SET TASKS
**a.** Summarize the patent text on treating metallic machine parts in two sentences.
**b.** Answer these questions using the patent text on treating metallic machine parts:
(i) Which three U.S. patent numbers does the text cite?
(ii) By what process is the surface generally roughened before coating?
(iii) According to the wear tests described, how does the wear rate of the plastic part change as the hardness of the metal increases?
**c.** Go on with the patent text on treating metallic machine parts, starting after its final sentence.

PAGE EXCERPT
━━━━━━━━

Treating metallic machine parts

Abstract

A method of treating a metallic machine part to increase wear life and to change surface appearance comprising the steps of roughening the surface, thereafter changing its color by case hardening and, subsequently, increasing the lubricity of the case hardened surface by coating the surface with a pigmented, solid perfluorinated lubricant of a color comparable to the color of the case hardened surface.

Description

BACKGROUND OF THE INVENTION

The present applicants have been issued a number of patents relating to anti-backlash nut assemblies. Three such patents are U.S. Pat. Nos. 4,131,031, 4,210,033 and 5,027,671. Basically, each patent discloses a rotatable lead screw with an anti-backlash nut assembly mounted on it. The nut assembly has internal threads which mesh with the threads of the lead screw. The nut, which drives a load, traverses the lead screw as the screw is rotated, alternatively, clockwise and counter clockwise.

The nut assembly is generally formed in two parts which are urged by pressure means to maintain their threads in constant contact with the threads of the lead screw regardless of the direction of rotation. Suffice it to say, the construction reduces the occurrence of backlash.

The lead screw is usually made of metal and the nut assemblies, on the other hand, are generally constructed of plastic material such as thermoplastic moldable polymers. Such polymers include, but are not limited to, acetyl, nylon, Delrin and the like. Since the nut assembly is more complicated to manufacture than the lead screw, it is desirable that the wear of the threads of the nut be less than that of the lead screw and held to a minimum. To reduce nut wear, it is normal to coat the lead screw with low friction plastic such as polytetrafluoroethylene (PTFE). This increases lubricity and reduces the coefficient of friction and hence, drag, between the screw and the nut assembly, thus reducing thread wear of both.

A problem associated with such coated lead screws is the adhesion of the coating. Adhesion is a function of the degree of roughness which is generally accomplished by grit blasting the surface prior to coating. Generally speaking, however, the degree of roughening is maintained at a low level to counteract nut wear, but enough to insure adequate adhesion. However, the process of roughening is not without its own problems. It is not as effective with hard material as it is with soft. Example: a previously case hardened part is not particularly receptive to grit blasting.

Conversely, wear tests between thermoplastic composites against metals with varying surface finishes have shown that wear rate of the plastic part decreases as hardness of the metal increases. It has also been shown that the wear rate of PTFE lubricated thermoplastics is dependent upon forming a thin film of PTFE lubricant on both the metal and the plastic i.e., on the interface between them. However, rough surfaces on the metal, as distinguished from hard surfaces, abrade the plastic composite rapidly, not unlike a metal file on a piece of soft wood or plastic. The result is the lubricating film is not formed. Conversely, little or no lubricating material is found if the surfaces are extremely smooth.

━━━━━━━━

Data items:
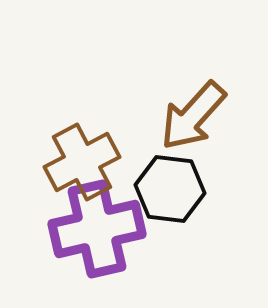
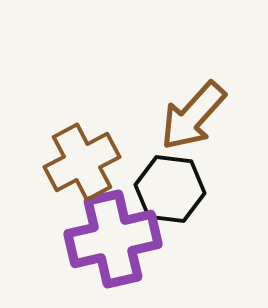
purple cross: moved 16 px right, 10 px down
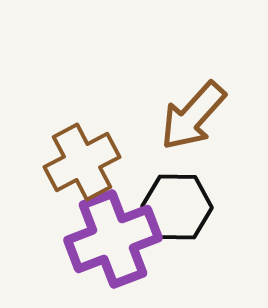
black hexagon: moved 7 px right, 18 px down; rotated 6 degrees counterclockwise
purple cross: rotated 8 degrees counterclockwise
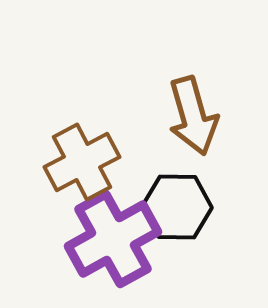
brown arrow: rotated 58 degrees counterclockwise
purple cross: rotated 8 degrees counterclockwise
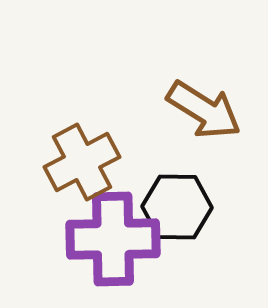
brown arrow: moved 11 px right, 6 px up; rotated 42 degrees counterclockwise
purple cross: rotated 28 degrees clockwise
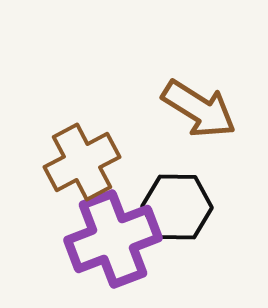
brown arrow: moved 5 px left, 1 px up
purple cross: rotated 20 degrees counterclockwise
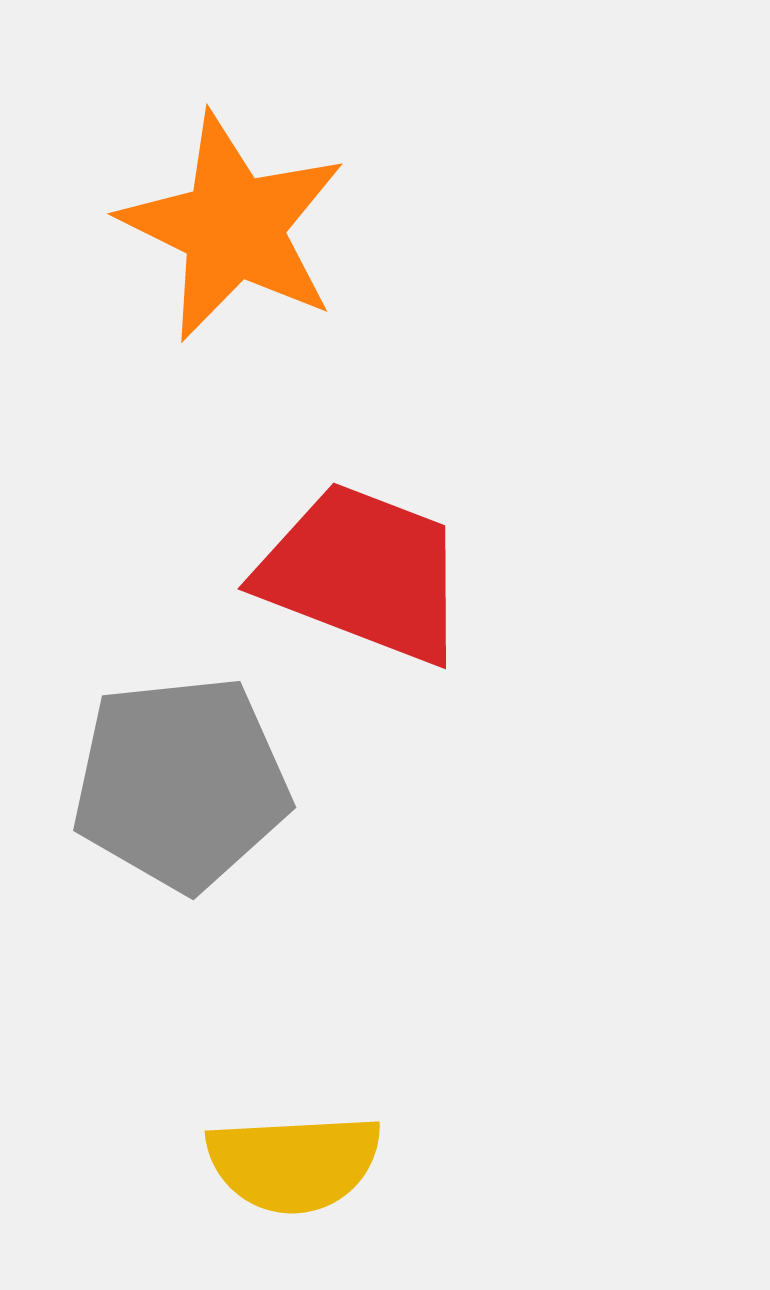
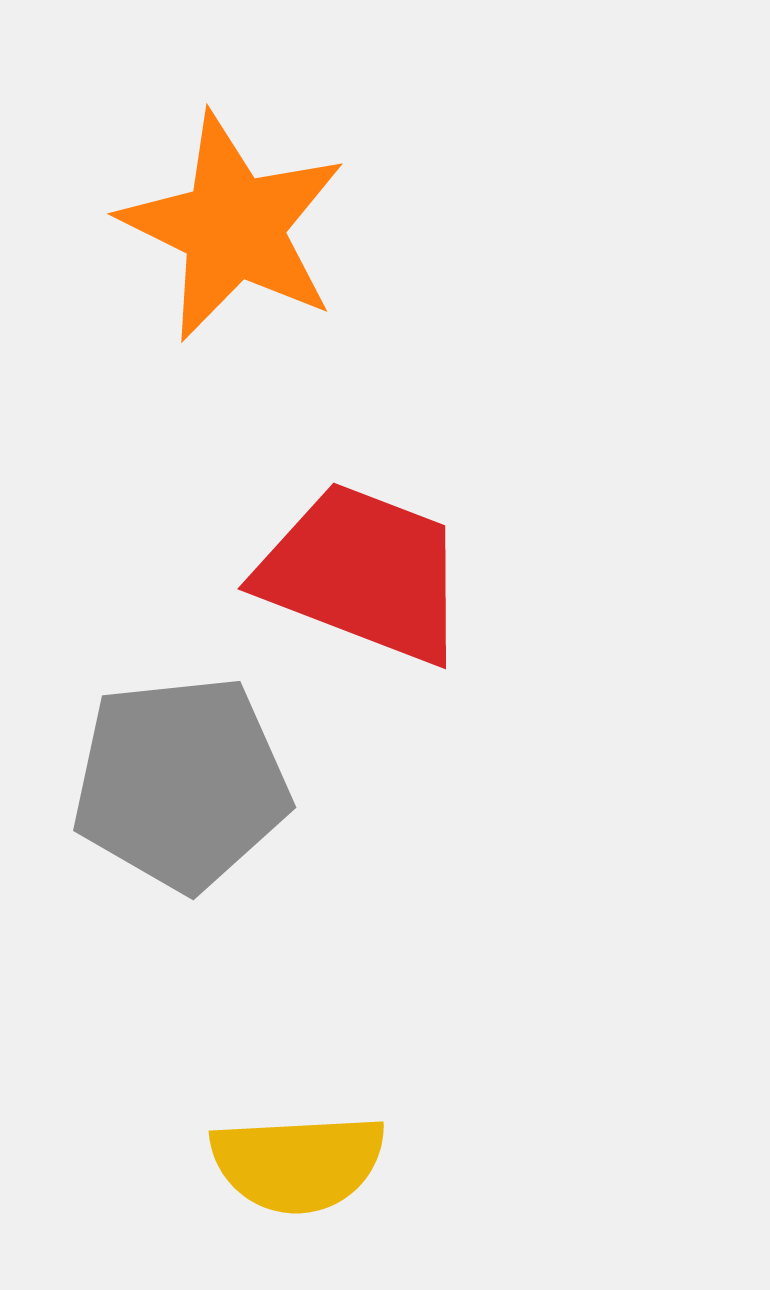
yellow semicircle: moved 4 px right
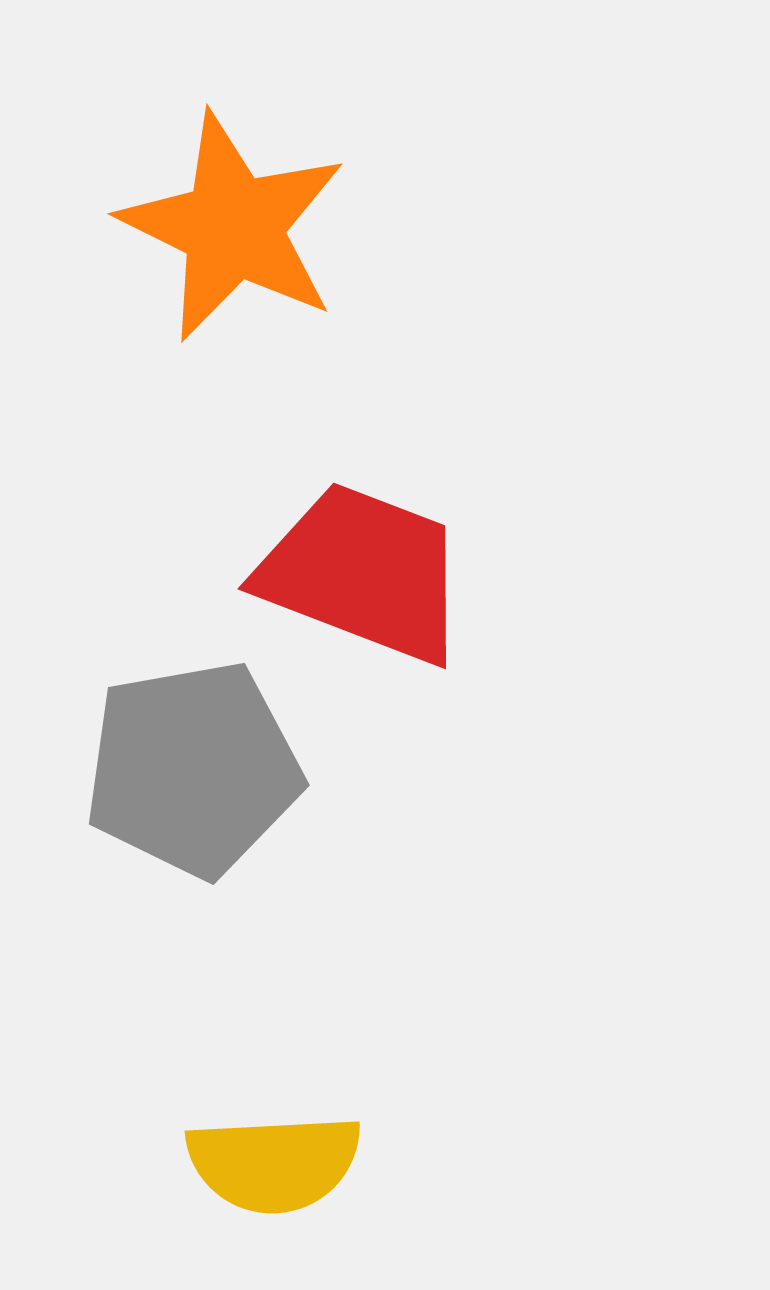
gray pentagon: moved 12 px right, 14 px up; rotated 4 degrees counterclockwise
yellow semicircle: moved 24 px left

━━━━━━━━

TASK ANSWERS
**a.** The text describes a method of treating a metallic machine part by roughening its surface, case hardening it to change its color, and then coating it with a pigmented, solid perfluorinated lubricant of a comparable color. Its background explains that lead screws are normally coated with PTFE to reduce wear on plastic anti-backlash nut assemblies, but coating adhesion depends on roughening, which is less effective on hard material, while rough metal surfaces abrade the plastic and prevent a lubricating film from forming.

**b.**
(i) U.S. Pat. Nos. 4,131,031, 4,210,033 and 5,027,671.
(ii) Grit blasting.
(iii) It decreases.

**c.**
Another situation involving the coating of the lead screw results in negative cosmetic effects. A soft or lightly adhered coating has some spreading ability not unlike fluid lubricants, however, chips, voids and scratches develop over a period of time. While they do not appreciably affect the performance, they do result in the lead screws appearing to be worn out which is often a concern to users. Furthermore, when the lead screws are not made of stainless materials, an additional problem of corrosion occurs when the coating deteriorates or for some reason is chipped or scratched off. It is to these problems that this invention is directed.

SUMMARY OF THE INVENTION

The invention resides in a method of treating metallic machine parts to increase wear life and to change surface appearance. The invention will be illustrated with regard to a rotatable lead screw with an anti-backlash nut assembly mounted on it. It will be understood, however, that the invention may be embodied in many different machine parts without departing from the scope of the invention.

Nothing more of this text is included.